I've been thinking about this a lot lately because we bought a house which is going to be ready for us to move into in the spring. It's exciting and also rather a headache as we're doing some work and that turned out to be a bit of a project.


Anyway.


I had a bunch of random thoughts which I haven't been able to coalesce into a coherent post, so today I picked this one: to own something means both to take possession of it, but it also means to take responsibility for it.


I've long had an issue with owning in the first sense. I feel strongly about language that implies that we own other people (I don't have kids, I'm raising them). I feel that buying and owning things is a way we numb the thought that we own nothing in this world. We are here for a brief period of time, barely renting a place on this planet, and that's scary. The thought that we're merely passing through, that we're guests in our lives, makes us want to hold on to anything. We're looking for anchors: a house, a family, a community.


For a long while, I felt that I'm above that. I know it sounds condescending, and it probably was. I felt that I was better than that. I could look death in the eye and hold the thought that one day I'll be gone and no one will remember me. I could do that and not even flinch. And I do, to some extent, accept it (and I might get into that in another post).


What I didn't take into account is the second meaning of owning: to take responsibility for something. I own the way the kids I've raised behave because I taught them to respect other people. I own my family's carbon footprint on the planet because I make most of the decisions about the running of the house. I own the feeling of belonging that people in my writing community feel because I work hard to make sure everyone feels welcome and seen. I own the mistakes I've made in all of these: the kids' complete lack of tidying up after themselves, each bottle we don't recycle, every group member who feels alone or left out.

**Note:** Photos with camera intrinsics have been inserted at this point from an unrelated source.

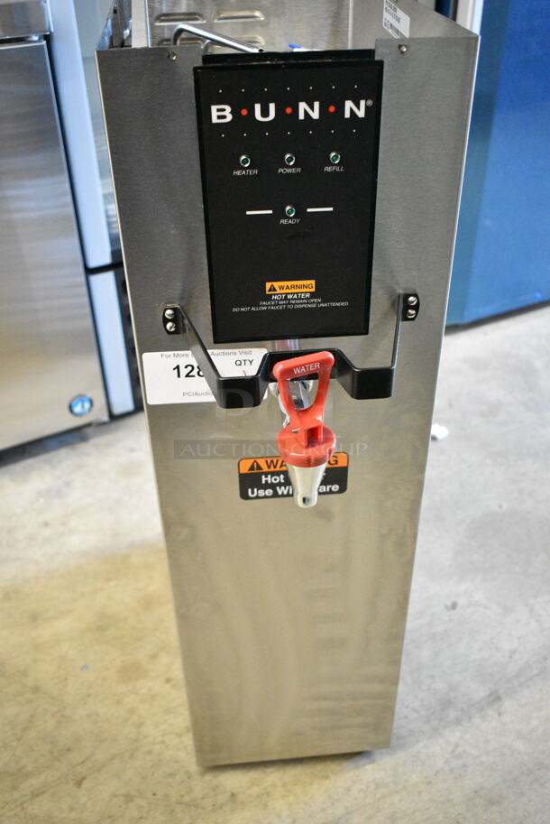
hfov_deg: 40.0
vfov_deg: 57.2
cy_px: 412
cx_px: 275
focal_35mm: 33
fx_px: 755
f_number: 4
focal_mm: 22
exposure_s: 1/60
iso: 6400
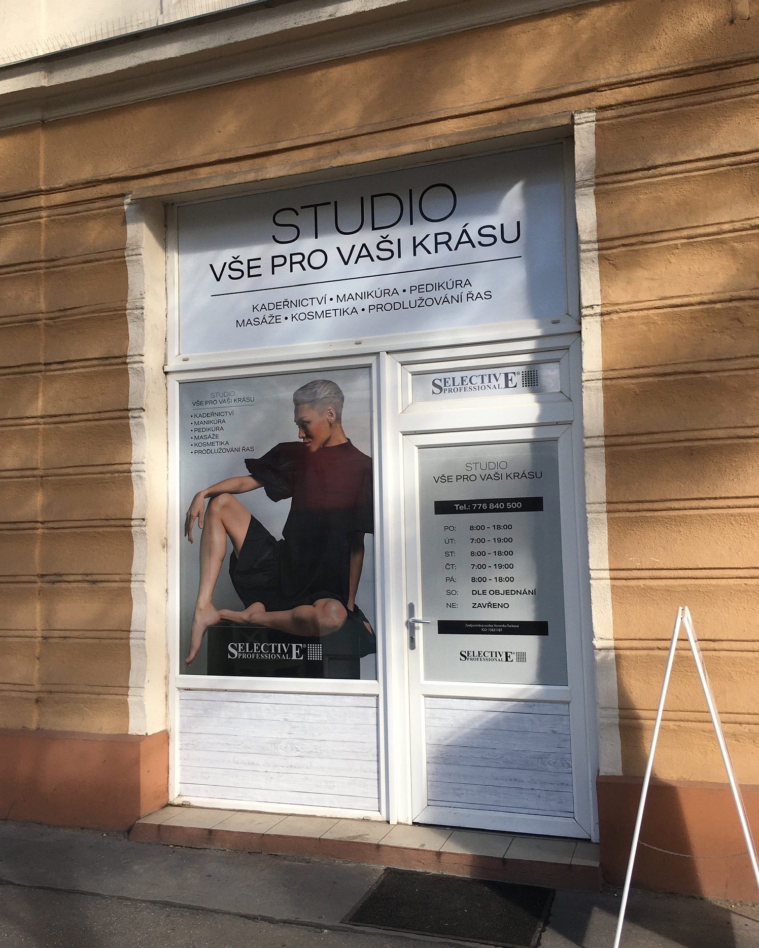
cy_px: 477
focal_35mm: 31
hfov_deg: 47.1
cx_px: 375
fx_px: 870
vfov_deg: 57.2
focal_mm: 4.15
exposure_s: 1/739
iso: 25
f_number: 2.2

There's a fine line between taking responsibility and taking possession. But there is a difference. It's the difference between saying that tidying up isn't a priority for me and saying that my kids' mistakes reflect on me as a person. It's the difference between making choices that reduce our carbon footprint and worrying about every light that's been left on. It's the difference between being available to my writing group's members and hovering over them. I hope I've managed to do mostly the formers rather than the latters.


As always, I have no answers or even a complete post. But that's my life for you: imperfect, incomplete, and all mine.